The Clinton Foundation does a lot of good work. Its AIDS initiative, in particular, has done a great deal to atone for former President Bill Clinton’s efforts to suppress the availability of low-cost generic HIV treatments during his presidency. It also gets good marks from charity watchdogs that monitor how much of a nonprofit’s donations go to actual charitable activities, rather than internal spending on staff salaries and office space.
But the Clinton Foundation isn’t an ordinary charity. Both Hillary and Bill Clinton have been paid personally to give speeches by donors and networks that have also donated to the foundation. These separate payments to the Clintons’ personal accounts don’t count as salaries under the foundation’s structure.
Hillary Clinton has personally received hundreds of thousands of dollars to speak at Goldman Sachs, a firm that has also donated millions to the foundation. In 2015, The New York Times reported that Russian government interests seeking to secure control over American uranium mines made over $2 million in donations to the Clinton Foundation, and an investment bank with links to the Kremlin paid Bill Clinton $500,000 for a speech. This happened while Hillary Clinton was secretary of state, one of many agencies that needed to sign off on the acquisition of U.S. uranium by the Russian-controlled entity. The Russians would eventually ink the deal, acquiring 20 percent of the unmined U.S. uranium stock.
These payments to the foundation, and other donations from the governments of Saudi Arabia and Qatar, may have been motivated by the pure-hearted desires of donors eager to see their dollars deployed in the most efficient humanitarian means possible. But there is a long tradition of anti-corruption thought in American politics which holds that when a donation creates the appearance of corruption, it’s a problem ― even if nobody can prove that a specific contribution led to a specific policy change.
This tradition was fully gutted by the Supreme Court’s 2010 Citizens United decision, which defines corruption as an explicit quid pro quo exchange of cash for votes. Clinton has pledged to overturn this decision, even as, at times, she has embraced its logic to defend her career.
But the Clinton Foundation does at least do actual charitable things with its funds. The Trump Foundation, which has run into a series of legal problems of late, once spent $20,000 on a portrait of its namesake. Clinton didn’t neglect that fact on Wednesday night.

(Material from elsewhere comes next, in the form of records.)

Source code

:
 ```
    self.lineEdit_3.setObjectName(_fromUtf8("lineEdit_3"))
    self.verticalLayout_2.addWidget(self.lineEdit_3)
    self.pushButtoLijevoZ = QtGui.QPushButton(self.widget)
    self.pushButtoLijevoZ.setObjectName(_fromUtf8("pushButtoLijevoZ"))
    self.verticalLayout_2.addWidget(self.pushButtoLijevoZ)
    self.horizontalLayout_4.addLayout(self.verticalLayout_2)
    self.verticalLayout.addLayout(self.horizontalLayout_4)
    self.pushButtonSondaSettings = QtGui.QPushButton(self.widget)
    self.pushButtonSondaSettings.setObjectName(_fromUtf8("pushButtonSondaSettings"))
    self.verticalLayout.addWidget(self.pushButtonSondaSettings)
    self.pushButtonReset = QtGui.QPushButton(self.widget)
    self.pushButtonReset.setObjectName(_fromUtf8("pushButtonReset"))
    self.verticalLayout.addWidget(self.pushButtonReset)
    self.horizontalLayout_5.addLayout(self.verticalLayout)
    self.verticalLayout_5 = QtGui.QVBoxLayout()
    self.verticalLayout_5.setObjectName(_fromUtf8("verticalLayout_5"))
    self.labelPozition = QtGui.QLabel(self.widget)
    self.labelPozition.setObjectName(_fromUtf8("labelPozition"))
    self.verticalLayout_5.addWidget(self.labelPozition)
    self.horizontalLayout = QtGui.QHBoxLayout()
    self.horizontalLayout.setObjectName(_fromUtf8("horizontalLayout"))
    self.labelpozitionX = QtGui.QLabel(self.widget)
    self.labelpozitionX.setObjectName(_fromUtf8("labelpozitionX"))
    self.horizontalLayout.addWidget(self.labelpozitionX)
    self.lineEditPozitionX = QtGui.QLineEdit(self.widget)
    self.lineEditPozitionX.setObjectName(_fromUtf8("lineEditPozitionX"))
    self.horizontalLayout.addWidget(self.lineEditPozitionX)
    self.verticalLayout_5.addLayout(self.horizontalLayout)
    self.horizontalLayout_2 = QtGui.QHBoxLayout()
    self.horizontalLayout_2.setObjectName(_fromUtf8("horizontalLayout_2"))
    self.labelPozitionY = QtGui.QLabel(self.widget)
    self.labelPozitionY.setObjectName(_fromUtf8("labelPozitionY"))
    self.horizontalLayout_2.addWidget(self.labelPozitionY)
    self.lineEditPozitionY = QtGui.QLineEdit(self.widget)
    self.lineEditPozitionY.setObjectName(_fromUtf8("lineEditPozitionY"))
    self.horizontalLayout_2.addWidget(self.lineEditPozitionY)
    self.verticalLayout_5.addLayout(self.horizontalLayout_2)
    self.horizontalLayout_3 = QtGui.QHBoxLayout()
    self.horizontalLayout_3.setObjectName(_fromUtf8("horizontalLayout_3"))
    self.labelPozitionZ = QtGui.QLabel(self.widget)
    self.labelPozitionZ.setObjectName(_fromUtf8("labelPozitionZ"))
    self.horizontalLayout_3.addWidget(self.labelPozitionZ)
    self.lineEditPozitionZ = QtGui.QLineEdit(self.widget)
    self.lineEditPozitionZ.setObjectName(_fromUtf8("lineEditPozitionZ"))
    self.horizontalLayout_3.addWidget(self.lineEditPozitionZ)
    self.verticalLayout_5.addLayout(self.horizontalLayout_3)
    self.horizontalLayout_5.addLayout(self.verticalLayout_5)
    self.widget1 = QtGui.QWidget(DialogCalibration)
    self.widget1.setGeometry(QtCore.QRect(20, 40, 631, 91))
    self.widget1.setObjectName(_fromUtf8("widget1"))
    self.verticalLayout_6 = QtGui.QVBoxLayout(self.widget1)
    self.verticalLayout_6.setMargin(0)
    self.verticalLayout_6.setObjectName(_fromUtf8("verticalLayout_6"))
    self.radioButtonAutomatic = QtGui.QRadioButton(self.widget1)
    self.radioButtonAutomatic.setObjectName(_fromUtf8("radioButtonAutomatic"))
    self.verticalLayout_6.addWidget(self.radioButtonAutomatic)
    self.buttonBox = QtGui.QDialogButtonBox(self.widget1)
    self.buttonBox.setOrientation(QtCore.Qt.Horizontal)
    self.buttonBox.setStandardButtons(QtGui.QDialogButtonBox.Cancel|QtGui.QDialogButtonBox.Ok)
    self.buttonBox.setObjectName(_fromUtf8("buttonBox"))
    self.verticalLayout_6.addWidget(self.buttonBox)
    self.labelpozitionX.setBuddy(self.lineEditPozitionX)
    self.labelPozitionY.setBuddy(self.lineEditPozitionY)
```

“I would be happy to compare what we do with the Trump Foundation, which took money from other people and bought a six-foot portrait of Donald,” Clinton said. “I mean, who does that?”
The Trump Foundation, the Washington Post reported, has also paid penalties for spending money on political activities, which is illegal, incompetent and gross.
Editor’s note: Donald Trump regularly incites political violence and is a serial liar, rampant xenophobe, racist, misogynist and birther who has repeatedly pledged to ban all Muslims — 1.6 billion members of an entire religion — from entering the U.S.